SA is one of the tasks that we aim to cover in each of the main threads (i.e. core threads, variant threads and generic threads). Each of these threads describes the modelling and building of an emulator for a particular kind of simulator, and each explains how to use that emulator to carry out tasks associated with that simulator. So wherever the procedure for computing SA measures has been worked out for a particular thread, that procedure will be described in that thread. See the page DiscToolkitSensitivityAnalysis for a discussion of which procedures are available in which threads.

Additional comments

Note that although SA is usually presented as being concerned with the relationship between simulator inputs and outputs, the principal purpose of a simulator is to represent a particular real-world phenomenon: it is often built to explore how that real phenomenon behaves and some or all of its inputs represent quantities in the real world. The simulator output \(f(x)\) is intended to predict the value of some aspect of the real phenomenon when the corresponding real quantities take values \(x\). So in principle we may wish to consider SA in which the simulator is replaced by reality. This may be developed in a later version of this toolkit.

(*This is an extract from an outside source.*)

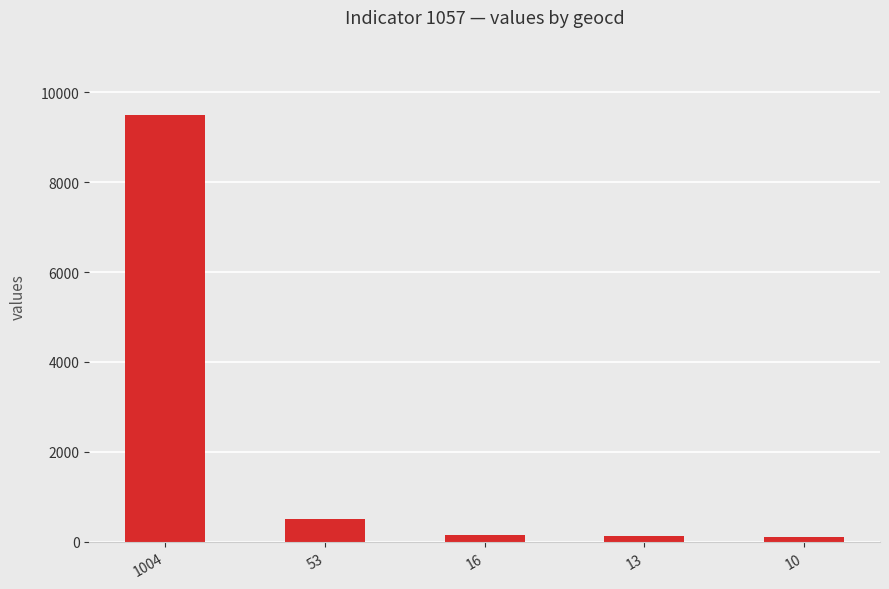

How many data points are less than 151?

2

In some application areas, the term “probabilistic sensitivity analysis” is used for what we call uncertainty analysis.

References

Three books are extremely useful guides to the uses of SA in practice, and for non-MUCM methods for computing some of the most important measures.

Saltelli, A., Chan, K. and Scott, E. M. (eds.) (2000). Sensitivity Analysis. Wiley.

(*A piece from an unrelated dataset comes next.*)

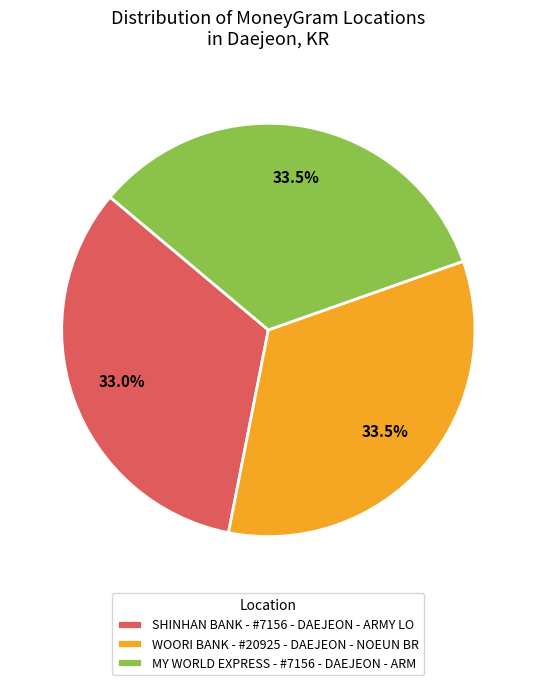

Count the number of slices in the pie.

3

Saltelli, A., Tarantola, S., Campolongo, F. and Ratto, M. (2004). Sensitivity Analysis in Practice: A guide to assessing scientific models. Wiley.

Saltelli, A., Ratto, M., Andres, T., Campolongo, F., Cariboni, J., Gatelli, D., Saisana, M. and Tarantola, S. (2008). Global Sensitivity Analysis: The primer. Wiley.

MUCM methods for computing SA measures are based on using emulators. The basic theory was presented in

Oakley, J. E. and O’Hagan, A. (2004). Probabilistic sensitivity analysis of complex models: a Bayesian approach. Journal of the Royal Statistical Society Series B 66, 751-769. (Online)

Whilst the above references are all useful for background information, the toolkit pages present a methodology for efficient SA using emulators that is not published elsewhere in such a comprehensive way.